Dr. Felix Martin Felix Martin ist Architekturhistoriker, Mitbegründer des Architekturbüros smaa.studio in Aachen sowie Redaktionsmitglied der Open-Access-Zeitschrift archimaera und Teil des Projektteams von baureka.online. Nach einem Studium der Architektur an der RWTH Aachen und der Dublin School of Architecture (2009-16) folgten Lehrund Forschungsaufenthalte an der School of Architecture at Taliesin, der Hochschule Biberach sowie am Warburg Institute London und Trinity College Dublin (2017-21). Seine 2022 verteidigte und mehrfach ausgezeichnete Dissertation wurde durch den DAAD und die Studienstiftung des deutschen Volkes gefördert. Als Postdoktorand am Lehrstuhl für Architekturgeschichte der RWTH Aachen (seit 2021) forscht er zur Antikenrezeption in der Frühen Neuzeit und zur westdeutschen Nachkriegsmoderne. Mit seinen Studierenden und seinem Architekturbüro widmet er sich zudem dem Thema des Bauens im Bestand und setzt sich für die Umnutzung von leerstehenden Gebäuden in Aachen ein. ,,Ins Junge Kolleg der Nordrhein-Westfälischen Akademie der Wissenschaften und der Künste aufgenommen zu werden, ist eine große Ehre. Am meisten freue ich mich auf die Möglichkeit, mit Wissenschaftlerinnen und Wissenschaftlern aus anderen Disziplinen in den Austausch treten zu können. Und ganz pragmatisch bedeutet es, dass ich durch die finanzielle Förderung mehr Zeit für meine Forschung habe."
Die Forschungsschwerpunkte von Felix Martin umfassen die objektbezogene Architekturgeschichte, die Digital Humanities sowie das Bauen im Bestand.

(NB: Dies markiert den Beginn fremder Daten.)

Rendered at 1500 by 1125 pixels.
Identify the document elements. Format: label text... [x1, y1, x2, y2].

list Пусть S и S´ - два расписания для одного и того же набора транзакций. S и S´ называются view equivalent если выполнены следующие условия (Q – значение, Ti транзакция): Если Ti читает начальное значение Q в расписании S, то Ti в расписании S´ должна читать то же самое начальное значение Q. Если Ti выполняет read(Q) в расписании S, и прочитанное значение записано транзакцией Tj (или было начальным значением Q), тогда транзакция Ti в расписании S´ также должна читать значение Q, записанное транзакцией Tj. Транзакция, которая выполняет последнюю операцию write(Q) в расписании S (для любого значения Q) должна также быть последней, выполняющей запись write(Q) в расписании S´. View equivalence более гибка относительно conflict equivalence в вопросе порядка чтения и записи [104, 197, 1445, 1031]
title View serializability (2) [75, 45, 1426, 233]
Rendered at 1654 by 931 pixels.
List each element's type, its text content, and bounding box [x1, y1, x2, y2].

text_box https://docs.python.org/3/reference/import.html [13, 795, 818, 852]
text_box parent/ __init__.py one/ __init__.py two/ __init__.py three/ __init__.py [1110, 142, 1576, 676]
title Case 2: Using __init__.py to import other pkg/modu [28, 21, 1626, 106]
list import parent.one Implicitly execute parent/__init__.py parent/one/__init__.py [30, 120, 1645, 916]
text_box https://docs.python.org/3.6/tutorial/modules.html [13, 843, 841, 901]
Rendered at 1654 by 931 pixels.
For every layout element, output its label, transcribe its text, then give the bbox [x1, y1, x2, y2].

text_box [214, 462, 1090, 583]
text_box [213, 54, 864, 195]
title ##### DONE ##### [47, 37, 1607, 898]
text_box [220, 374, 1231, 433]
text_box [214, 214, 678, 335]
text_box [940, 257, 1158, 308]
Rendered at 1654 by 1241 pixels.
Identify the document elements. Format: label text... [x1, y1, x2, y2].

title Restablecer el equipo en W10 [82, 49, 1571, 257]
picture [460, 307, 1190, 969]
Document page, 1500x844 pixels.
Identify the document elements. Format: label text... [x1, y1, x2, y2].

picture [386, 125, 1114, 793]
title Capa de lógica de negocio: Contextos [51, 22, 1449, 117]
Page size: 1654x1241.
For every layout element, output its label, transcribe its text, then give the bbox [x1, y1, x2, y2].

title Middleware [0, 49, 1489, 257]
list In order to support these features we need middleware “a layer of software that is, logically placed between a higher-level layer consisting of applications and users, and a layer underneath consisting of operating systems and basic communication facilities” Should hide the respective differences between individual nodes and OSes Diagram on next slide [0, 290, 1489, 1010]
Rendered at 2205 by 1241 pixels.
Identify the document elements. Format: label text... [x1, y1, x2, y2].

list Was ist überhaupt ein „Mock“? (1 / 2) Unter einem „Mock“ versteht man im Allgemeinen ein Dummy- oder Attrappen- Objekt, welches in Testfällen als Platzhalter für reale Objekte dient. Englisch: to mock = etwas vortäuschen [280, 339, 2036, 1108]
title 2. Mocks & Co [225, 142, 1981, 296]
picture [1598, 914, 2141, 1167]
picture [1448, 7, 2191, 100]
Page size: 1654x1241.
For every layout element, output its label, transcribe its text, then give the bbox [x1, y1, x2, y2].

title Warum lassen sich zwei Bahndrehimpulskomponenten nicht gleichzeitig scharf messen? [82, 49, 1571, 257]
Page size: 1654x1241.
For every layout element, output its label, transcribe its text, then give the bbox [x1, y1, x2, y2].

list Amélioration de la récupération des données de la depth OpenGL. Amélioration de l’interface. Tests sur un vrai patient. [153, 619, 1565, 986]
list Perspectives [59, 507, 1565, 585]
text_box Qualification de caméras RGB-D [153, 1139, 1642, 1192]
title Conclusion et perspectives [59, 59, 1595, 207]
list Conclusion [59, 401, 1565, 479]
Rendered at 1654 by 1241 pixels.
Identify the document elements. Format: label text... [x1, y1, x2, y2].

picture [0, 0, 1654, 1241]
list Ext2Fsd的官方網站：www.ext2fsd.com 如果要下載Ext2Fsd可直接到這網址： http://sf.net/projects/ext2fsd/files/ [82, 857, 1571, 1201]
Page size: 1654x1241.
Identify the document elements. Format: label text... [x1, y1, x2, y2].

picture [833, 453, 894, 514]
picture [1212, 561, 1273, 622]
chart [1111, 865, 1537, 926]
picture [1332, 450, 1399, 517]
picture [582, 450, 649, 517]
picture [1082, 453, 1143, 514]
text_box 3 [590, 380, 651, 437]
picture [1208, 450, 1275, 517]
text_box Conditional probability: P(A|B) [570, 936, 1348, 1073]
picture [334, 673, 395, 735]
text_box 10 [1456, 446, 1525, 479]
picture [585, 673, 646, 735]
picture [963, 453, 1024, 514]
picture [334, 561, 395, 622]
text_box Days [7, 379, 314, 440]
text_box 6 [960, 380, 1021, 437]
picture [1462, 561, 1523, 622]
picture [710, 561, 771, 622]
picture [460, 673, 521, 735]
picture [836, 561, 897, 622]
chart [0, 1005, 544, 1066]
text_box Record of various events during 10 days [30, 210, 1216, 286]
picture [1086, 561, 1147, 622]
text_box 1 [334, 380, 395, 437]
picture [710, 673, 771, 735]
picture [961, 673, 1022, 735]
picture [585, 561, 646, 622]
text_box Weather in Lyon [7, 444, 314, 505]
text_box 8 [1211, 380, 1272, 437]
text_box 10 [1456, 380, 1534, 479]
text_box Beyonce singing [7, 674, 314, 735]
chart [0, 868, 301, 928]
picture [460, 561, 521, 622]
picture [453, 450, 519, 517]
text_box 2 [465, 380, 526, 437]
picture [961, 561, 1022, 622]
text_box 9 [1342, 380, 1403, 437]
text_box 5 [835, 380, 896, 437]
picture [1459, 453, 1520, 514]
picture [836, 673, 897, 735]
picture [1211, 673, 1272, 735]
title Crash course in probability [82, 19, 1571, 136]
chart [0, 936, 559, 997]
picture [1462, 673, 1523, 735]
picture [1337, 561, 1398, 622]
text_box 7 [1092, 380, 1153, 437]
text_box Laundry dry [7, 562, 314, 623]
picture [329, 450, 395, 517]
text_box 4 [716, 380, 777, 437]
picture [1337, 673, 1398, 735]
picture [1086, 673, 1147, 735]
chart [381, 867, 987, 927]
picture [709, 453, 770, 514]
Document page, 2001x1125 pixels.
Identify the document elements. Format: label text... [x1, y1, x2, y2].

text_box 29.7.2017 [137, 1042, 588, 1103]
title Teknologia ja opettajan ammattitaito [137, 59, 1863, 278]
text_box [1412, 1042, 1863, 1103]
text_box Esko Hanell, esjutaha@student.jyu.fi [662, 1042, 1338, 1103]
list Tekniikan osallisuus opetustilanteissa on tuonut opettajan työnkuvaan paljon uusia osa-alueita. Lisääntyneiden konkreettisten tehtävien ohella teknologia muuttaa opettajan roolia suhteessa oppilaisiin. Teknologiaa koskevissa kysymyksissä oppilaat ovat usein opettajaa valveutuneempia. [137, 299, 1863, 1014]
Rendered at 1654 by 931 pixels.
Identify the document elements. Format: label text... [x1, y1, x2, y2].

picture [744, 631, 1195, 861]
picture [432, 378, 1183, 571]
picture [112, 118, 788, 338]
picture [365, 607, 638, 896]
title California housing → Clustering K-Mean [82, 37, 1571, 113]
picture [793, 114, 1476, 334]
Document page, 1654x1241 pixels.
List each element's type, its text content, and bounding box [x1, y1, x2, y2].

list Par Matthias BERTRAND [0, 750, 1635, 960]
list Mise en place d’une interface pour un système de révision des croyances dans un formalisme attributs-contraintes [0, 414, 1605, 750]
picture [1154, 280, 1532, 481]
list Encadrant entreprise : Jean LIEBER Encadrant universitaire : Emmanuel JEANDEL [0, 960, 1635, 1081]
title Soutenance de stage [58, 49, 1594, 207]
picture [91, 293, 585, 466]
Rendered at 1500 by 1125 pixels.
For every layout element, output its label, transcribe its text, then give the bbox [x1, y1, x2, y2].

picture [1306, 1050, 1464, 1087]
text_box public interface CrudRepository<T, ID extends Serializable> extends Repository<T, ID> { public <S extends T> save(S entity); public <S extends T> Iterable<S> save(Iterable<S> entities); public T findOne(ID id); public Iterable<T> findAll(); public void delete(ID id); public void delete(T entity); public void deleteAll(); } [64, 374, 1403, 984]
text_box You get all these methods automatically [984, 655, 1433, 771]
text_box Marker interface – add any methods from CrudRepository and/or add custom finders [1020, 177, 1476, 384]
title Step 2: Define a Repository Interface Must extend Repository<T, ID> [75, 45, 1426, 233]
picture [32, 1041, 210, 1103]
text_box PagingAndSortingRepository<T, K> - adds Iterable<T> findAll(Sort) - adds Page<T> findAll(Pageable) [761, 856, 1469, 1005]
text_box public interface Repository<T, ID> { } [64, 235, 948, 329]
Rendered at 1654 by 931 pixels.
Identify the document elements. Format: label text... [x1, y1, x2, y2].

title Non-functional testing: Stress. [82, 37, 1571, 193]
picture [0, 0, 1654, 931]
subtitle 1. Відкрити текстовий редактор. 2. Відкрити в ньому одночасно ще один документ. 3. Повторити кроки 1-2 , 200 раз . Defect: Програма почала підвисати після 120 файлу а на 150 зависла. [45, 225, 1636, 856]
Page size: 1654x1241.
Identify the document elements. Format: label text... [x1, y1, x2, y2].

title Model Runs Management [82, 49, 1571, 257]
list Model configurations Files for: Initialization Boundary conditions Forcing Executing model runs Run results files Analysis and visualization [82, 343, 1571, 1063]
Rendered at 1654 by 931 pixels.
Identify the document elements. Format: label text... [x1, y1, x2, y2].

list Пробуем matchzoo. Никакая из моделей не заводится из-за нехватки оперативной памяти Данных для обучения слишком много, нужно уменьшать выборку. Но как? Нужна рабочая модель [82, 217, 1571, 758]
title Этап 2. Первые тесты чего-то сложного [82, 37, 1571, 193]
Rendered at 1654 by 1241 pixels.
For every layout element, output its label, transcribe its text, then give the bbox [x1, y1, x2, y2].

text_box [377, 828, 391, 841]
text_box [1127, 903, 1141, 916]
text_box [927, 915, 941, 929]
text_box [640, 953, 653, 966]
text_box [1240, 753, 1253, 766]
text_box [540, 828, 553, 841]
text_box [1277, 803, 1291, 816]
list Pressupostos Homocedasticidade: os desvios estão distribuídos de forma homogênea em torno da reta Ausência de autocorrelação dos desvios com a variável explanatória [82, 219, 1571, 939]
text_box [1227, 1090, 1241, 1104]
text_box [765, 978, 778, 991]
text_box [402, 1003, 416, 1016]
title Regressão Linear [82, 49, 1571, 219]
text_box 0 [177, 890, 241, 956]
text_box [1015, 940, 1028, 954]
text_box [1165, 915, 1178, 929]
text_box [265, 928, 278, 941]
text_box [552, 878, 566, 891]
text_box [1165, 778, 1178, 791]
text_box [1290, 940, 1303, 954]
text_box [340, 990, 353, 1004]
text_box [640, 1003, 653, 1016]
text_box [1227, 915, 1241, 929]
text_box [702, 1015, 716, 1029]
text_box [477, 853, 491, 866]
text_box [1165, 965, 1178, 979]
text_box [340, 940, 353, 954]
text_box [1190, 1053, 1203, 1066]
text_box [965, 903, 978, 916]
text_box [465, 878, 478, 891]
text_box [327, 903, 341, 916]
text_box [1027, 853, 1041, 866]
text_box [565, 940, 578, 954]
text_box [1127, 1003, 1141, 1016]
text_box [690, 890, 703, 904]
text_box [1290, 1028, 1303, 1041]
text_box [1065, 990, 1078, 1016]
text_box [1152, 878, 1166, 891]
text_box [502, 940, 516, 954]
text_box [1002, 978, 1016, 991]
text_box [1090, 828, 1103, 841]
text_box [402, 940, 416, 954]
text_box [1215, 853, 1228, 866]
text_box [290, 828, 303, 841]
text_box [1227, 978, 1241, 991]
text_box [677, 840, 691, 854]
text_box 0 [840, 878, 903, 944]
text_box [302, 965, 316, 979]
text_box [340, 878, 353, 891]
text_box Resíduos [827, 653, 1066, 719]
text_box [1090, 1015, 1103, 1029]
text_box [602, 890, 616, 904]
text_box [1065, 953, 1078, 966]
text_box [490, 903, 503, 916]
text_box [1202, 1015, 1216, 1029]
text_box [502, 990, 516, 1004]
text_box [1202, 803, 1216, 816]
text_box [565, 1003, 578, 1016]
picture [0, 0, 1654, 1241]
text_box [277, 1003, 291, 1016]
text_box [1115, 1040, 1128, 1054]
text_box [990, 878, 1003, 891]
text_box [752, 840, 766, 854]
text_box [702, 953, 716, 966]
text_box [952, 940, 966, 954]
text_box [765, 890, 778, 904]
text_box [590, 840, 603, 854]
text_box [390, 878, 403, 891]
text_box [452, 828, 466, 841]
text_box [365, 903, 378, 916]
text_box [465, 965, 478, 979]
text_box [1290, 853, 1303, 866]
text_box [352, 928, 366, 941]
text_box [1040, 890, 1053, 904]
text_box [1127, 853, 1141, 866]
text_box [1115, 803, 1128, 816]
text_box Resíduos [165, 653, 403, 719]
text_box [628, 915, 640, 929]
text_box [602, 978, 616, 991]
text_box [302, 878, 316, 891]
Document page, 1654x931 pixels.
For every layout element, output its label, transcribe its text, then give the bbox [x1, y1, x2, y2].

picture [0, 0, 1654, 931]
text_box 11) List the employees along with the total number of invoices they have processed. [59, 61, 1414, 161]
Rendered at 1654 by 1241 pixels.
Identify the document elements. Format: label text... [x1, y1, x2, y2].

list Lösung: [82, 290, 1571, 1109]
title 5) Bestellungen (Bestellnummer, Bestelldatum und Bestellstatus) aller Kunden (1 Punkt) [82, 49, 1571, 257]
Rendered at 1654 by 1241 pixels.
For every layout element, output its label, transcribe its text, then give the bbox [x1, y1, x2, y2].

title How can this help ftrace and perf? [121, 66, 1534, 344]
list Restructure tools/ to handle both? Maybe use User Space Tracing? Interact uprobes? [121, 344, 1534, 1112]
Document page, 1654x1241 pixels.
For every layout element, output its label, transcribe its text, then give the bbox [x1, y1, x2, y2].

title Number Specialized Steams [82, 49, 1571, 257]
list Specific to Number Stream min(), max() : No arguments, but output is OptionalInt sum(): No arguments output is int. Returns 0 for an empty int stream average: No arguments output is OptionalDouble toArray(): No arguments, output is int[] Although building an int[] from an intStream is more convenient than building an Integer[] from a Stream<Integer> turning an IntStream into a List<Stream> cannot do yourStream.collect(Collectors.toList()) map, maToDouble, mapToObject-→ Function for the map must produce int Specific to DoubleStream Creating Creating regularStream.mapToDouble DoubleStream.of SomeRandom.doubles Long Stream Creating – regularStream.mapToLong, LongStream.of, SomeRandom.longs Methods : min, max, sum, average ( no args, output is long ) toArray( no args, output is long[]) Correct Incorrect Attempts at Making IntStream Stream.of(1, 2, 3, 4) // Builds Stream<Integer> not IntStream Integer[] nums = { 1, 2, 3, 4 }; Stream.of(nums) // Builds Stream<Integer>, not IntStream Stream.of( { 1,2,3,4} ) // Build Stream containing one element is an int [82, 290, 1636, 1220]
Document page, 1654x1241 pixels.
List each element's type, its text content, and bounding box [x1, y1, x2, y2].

Ausgehend von Schlüsselwerken vornehmlich des 18. und 20. Jahrhunderts entwickelt er in seinen Forschungen jeweils kulturhistorische Perspektiven, die zu einem vertieften Verständnis des Bauwerks und seines kulturellen Kontextes führen. Zudem ist er im Rahmen des Projekts baureka.online für einen nachhaltigen Umgang mit Forschungsdaten der Historischen Bauforschung und Denkmalpflege engagiert. Die wissenschaftliche Erforschung und digitale Dokumentation historischer Bauwerke - auch der jüngeren Vergangenheit - dient deren Valorisierung und unterstützt somit den kulturellen Wandel im Umgang mit der gebauten Umwelt. In Forschung, Lehre und Praxis setzt sich Felix Martin deshalb für eine neue Umbaukultur als Teil der Transformation zu einer ressourcenschonenden Gesellschaft ein, denn der Umbau ist die mit Abstand nachhaltigste Form des Bauens.